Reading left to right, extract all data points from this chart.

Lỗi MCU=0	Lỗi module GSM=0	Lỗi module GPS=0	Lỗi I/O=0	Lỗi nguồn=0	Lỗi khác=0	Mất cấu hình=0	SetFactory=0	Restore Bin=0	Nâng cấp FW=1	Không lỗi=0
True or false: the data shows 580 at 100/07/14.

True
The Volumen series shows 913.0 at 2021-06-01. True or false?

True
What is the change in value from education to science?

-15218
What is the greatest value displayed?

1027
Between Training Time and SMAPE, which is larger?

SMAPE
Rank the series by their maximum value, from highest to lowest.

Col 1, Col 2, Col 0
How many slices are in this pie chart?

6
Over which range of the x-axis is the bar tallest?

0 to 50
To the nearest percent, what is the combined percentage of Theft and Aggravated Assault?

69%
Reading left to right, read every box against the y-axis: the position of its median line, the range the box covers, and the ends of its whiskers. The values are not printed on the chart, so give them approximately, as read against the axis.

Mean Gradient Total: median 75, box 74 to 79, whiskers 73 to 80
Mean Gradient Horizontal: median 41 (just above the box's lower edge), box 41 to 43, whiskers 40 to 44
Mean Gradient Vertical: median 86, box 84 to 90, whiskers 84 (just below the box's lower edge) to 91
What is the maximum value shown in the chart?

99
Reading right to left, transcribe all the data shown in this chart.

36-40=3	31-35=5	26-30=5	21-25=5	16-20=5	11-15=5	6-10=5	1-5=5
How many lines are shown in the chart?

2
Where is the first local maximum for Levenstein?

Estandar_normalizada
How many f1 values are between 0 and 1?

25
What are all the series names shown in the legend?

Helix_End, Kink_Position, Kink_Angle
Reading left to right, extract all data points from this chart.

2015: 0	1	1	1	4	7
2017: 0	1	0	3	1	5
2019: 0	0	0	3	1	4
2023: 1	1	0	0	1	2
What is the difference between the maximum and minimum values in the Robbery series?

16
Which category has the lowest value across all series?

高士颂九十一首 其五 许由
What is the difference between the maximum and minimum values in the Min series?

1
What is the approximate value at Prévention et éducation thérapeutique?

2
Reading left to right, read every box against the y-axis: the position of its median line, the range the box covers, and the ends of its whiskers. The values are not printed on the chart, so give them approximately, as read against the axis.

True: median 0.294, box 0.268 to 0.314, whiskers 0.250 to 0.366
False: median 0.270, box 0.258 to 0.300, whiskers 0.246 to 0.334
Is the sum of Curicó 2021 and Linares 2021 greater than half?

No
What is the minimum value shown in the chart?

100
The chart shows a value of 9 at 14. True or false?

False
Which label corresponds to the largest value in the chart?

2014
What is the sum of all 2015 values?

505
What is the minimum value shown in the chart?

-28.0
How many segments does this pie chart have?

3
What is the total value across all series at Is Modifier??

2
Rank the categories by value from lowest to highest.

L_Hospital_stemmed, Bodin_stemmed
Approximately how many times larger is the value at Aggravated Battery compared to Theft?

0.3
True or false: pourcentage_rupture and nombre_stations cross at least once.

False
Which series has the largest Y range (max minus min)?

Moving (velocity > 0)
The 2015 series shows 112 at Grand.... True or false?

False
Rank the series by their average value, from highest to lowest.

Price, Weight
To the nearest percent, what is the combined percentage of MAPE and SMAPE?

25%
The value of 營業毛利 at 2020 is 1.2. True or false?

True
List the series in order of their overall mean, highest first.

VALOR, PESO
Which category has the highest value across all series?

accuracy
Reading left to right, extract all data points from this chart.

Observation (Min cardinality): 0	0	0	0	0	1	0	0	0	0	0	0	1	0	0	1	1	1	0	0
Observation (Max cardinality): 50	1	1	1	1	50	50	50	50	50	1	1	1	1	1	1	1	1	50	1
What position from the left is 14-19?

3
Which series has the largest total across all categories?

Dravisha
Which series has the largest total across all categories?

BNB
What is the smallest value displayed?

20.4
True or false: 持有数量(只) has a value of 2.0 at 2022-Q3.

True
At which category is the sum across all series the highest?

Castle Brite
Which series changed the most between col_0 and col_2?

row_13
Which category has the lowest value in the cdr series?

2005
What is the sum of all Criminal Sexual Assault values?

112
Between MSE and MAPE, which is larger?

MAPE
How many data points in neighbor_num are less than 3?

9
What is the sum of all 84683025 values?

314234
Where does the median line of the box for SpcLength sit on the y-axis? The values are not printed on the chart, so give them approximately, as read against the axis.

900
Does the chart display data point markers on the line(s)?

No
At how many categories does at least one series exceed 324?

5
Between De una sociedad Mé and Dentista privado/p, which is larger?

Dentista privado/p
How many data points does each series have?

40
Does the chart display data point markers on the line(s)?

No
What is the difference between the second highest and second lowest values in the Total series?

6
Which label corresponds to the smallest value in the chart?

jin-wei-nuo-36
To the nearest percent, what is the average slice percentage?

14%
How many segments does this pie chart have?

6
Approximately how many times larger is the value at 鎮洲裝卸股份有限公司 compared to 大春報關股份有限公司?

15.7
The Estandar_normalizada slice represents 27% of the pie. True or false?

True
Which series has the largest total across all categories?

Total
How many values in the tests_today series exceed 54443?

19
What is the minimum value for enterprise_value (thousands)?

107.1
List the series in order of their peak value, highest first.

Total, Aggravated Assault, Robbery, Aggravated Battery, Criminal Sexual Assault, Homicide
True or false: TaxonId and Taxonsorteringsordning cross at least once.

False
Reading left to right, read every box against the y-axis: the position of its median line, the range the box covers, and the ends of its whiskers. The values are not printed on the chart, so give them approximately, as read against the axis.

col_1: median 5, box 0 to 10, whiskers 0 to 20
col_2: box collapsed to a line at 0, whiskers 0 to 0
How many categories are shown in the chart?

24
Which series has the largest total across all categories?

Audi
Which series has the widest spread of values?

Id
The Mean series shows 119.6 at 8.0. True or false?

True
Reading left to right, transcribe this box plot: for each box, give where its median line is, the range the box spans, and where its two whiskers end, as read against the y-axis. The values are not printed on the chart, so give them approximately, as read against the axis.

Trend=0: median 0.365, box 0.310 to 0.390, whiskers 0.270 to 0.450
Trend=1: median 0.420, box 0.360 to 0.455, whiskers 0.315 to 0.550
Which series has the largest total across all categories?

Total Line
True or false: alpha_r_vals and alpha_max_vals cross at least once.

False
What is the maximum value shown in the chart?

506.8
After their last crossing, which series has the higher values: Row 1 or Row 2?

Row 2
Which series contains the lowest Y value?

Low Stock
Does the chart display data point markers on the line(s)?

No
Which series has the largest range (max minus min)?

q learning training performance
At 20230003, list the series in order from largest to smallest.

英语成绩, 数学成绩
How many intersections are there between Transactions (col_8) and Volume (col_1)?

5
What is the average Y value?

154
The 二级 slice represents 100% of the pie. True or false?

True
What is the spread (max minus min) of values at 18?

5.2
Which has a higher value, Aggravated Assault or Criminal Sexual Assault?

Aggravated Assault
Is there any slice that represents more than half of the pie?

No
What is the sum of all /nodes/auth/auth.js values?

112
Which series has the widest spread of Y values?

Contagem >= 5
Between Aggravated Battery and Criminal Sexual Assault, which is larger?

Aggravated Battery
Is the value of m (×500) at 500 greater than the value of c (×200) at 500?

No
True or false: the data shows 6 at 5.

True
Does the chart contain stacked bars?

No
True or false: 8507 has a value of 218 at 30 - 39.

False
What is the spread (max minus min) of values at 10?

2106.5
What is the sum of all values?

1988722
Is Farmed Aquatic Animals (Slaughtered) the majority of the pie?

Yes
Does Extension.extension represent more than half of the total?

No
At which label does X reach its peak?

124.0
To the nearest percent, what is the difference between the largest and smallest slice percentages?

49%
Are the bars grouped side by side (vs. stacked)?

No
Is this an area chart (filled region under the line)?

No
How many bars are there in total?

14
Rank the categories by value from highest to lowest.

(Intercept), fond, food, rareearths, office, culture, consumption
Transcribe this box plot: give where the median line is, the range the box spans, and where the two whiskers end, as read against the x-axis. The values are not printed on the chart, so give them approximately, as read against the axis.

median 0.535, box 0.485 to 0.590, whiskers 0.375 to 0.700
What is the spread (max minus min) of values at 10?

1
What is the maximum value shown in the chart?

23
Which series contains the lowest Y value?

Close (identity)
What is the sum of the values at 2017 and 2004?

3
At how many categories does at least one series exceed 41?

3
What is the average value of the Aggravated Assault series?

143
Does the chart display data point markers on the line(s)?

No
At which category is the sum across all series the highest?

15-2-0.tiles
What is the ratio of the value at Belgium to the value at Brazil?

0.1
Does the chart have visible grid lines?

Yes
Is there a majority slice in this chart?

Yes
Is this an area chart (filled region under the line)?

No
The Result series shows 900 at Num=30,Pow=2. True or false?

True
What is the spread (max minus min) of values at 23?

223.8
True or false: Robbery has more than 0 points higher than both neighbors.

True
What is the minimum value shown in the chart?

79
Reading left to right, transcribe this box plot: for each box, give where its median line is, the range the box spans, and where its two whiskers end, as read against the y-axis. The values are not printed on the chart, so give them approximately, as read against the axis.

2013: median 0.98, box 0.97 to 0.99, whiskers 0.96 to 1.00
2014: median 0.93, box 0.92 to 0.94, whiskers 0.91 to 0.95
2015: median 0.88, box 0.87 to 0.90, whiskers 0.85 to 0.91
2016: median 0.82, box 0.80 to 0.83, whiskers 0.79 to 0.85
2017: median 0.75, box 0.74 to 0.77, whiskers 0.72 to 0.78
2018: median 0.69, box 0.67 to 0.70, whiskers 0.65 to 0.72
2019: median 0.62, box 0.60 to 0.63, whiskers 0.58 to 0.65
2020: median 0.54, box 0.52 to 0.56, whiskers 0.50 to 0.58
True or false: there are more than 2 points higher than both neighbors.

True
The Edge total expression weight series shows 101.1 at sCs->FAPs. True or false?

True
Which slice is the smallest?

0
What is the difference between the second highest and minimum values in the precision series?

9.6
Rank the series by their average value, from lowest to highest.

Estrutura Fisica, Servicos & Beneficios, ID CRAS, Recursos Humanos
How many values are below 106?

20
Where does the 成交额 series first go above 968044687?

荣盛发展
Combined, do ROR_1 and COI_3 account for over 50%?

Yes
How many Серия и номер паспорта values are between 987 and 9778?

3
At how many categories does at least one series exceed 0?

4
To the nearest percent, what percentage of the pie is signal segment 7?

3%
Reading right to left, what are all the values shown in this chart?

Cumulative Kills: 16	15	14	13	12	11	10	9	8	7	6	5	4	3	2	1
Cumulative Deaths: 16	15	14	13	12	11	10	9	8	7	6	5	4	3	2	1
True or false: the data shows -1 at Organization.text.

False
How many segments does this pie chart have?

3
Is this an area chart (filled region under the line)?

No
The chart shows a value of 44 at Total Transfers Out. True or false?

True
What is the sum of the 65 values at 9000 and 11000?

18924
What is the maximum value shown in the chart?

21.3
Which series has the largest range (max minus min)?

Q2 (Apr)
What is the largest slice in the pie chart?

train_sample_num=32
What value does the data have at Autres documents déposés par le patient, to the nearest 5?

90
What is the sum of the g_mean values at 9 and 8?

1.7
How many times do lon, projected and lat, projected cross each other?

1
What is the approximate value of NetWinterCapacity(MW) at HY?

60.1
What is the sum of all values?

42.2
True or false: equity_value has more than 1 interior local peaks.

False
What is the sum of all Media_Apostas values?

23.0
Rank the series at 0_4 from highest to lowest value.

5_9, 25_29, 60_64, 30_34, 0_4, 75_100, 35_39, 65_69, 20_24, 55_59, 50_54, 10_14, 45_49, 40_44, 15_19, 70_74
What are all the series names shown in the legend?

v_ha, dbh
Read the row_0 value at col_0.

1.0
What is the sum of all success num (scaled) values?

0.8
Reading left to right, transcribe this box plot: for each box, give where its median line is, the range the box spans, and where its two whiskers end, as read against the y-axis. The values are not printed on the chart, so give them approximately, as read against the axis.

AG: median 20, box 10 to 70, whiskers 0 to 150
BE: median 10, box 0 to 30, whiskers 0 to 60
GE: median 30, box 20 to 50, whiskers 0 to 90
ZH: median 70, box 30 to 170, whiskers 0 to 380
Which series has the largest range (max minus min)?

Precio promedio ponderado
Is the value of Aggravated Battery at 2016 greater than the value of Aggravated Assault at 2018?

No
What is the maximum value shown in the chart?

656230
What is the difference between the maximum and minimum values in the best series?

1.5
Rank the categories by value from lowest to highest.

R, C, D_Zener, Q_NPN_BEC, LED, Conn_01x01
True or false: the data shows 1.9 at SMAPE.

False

- [Task]:
Put the records from the line containing "40_44, 15_19, 70_74" through the line containing "What is the sum of all success", both included, into a JSON list of strings with one string per line and blank lines left out.

- [Response]:
[
  "5_9, 25_29, 60_64, 30_34, 0_4, 75_100, 35_39, 65_69, 20_24, 55_59, 50_54, 10_14, 45_49, 40_44, 15_19, 70_74",
  "What are all the series names shown in the legend?",
  "v_ha, dbh",
  "Read the row_0 value at col_0.",
  "1.0",
  "What is the sum of all success num (scaled) values?"
]